▸ **Job**
Omit images. Retype all entries verbatim.

▸ **Provided material**
>>>>>

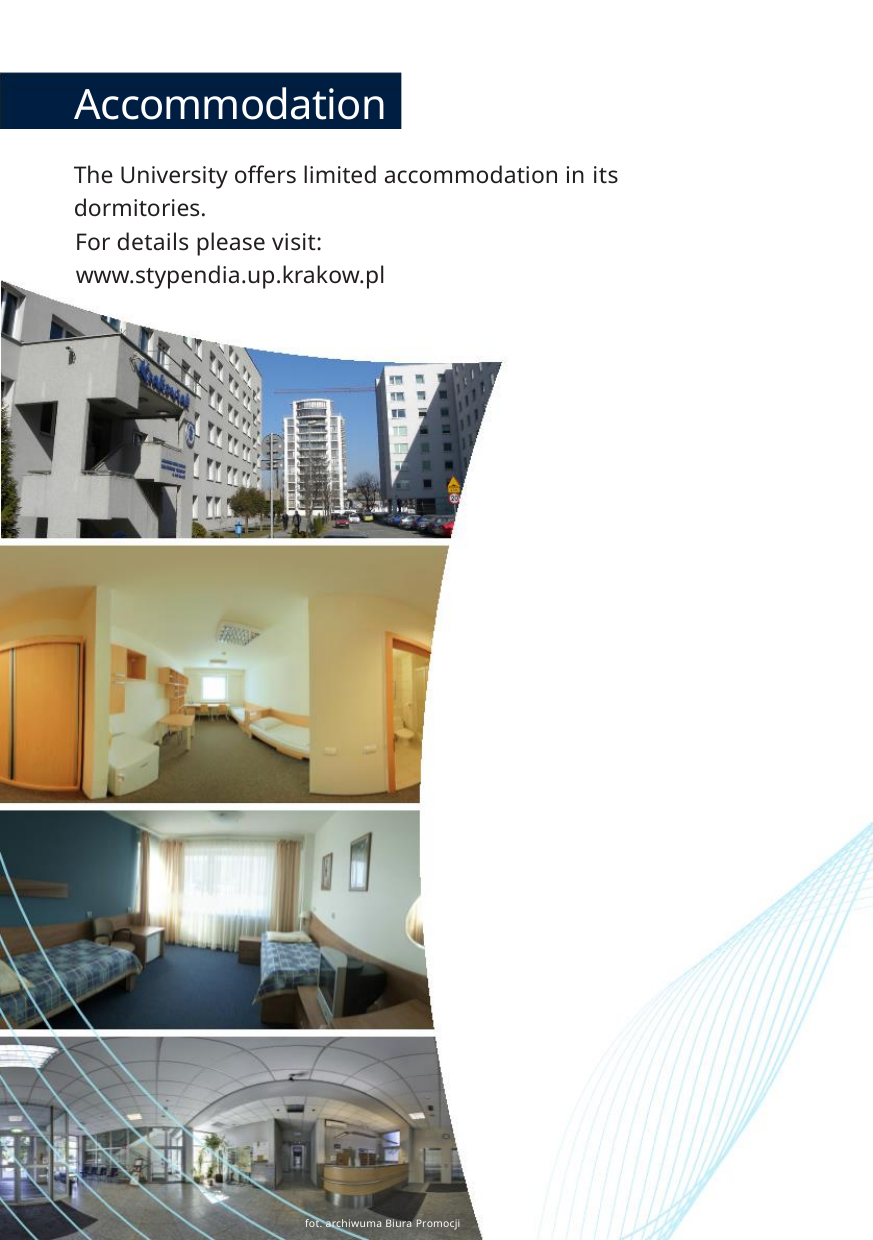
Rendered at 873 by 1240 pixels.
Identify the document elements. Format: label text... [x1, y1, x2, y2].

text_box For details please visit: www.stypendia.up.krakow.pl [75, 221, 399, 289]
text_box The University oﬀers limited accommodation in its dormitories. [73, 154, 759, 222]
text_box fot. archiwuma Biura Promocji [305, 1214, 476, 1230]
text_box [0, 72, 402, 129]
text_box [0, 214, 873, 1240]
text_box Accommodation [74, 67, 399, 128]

<<<<<

▸ **Answer**
Rendered at 873 by 1240 pixels.
Identify the document elements. Format: label text... [x1, y1, x2, y2].

text_box For details please visit: www.stypendia.up.krakow.pl [75, 221, 399, 289]
text_box The University oﬀers limited accommodation in its dormitories. [73, 154, 759, 222]
text_box fot. archiwuma Biura Promocji [305, 1214, 476, 1230]
text_box [0, 72, 402, 129]
text_box [0, 214, 873, 1240]
text_box Accommodation [74, 67, 399, 128]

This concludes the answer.